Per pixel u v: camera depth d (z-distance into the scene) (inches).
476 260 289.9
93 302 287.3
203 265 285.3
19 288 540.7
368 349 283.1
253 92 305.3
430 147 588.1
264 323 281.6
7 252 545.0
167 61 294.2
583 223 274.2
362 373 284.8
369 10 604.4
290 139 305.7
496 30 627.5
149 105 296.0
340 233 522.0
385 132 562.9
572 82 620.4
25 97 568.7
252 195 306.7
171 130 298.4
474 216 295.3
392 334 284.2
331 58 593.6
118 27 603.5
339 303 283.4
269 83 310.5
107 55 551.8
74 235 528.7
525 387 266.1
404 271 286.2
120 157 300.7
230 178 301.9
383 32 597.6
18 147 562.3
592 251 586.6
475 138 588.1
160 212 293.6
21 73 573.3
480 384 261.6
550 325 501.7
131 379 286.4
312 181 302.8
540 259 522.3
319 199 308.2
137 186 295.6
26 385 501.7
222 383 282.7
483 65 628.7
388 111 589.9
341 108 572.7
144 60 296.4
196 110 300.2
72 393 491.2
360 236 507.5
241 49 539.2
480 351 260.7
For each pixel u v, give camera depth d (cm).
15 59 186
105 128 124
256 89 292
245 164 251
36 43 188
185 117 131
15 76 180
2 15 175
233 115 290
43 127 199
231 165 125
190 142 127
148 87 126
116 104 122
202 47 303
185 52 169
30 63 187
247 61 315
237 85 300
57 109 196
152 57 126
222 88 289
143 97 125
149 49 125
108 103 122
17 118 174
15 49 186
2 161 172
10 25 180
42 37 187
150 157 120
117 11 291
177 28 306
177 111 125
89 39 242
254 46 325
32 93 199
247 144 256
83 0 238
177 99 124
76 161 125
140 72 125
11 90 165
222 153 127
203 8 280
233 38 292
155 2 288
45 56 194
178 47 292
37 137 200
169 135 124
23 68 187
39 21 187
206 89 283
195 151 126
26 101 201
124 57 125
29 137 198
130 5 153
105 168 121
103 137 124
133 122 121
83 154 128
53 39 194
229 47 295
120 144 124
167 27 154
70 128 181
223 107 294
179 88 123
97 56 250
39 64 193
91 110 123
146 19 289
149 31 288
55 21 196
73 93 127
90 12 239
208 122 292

Problem:
Reprint the entire listing exactly.

The answer:
Per pixel u v: camera depth d (z-distance into the scene) (inches).
476 260 289.9
93 302 287.3
203 265 285.3
19 288 540.7
368 349 283.1
253 92 305.3
430 147 588.1
264 323 281.6
7 252 545.0
167 61 294.2
583 223 274.2
362 373 284.8
369 10 604.4
290 139 305.7
496 30 627.5
149 105 296.0
340 233 522.0
385 132 562.9
572 82 620.4
25 97 568.7
252 195 306.7
171 130 298.4
474 216 295.3
392 334 284.2
331 58 593.6
118 27 603.5
339 303 283.4
269 83 310.5
107 55 551.8
74 235 528.7
525 387 266.1
404 271 286.2
120 157 300.7
230 178 301.9
383 32 597.6
18 147 562.3
592 251 586.6
475 138 588.1
160 212 293.6
21 73 573.3
480 384 261.6
550 325 501.7
131 379 286.4
312 181 302.8
540 259 522.3
319 199 308.2
137 186 295.6
26 385 501.7
222 383 282.7
483 65 628.7
388 111 589.9
341 108 572.7
144 60 296.4
196 110 300.2
72 393 491.2
360 236 507.5
241 49 539.2
480 351 260.7
For each pixel u v, give camera depth d (cm).
15 59 186
105 128 124
256 89 292
245 164 251
36 43 188
185 117 131
15 76 180
2 15 175
233 115 290
43 127 199
231 165 125
190 142 127
148 87 126
116 104 122
202 47 303
185 52 169
30 63 187
247 61 315
237 85 300
57 109 196
152 57 126
222 88 289
143 97 125
149 49 125
108 103 122
17 118 174
15 49 186
2 161 172
10 25 180
42 37 187
150 157 120
117 11 291
177 28 306
177 111 125
89 39 242
254 46 325
32 93 199
247 144 256
83 0 238
177 99 124
76 161 125
140 72 125
11 90 165
222 153 127
203 8 280
233 38 292
155 2 288
45 56 194
178 47 292
37 137 200
169 135 124
23 68 187
39 21 187
206 89 283
195 151 126
26 101 201
124 57 125
29 137 198
130 5 153
105 168 121
103 137 124
133 122 121
83 154 128
53 39 194
229 47 295
120 144 124
167 27 154
70 128 181
223 107 294
179 88 123
97 56 250
39 64 193
91 110 123
146 19 289
149 31 288
55 21 196
73 93 127
90 12 239
208 122 292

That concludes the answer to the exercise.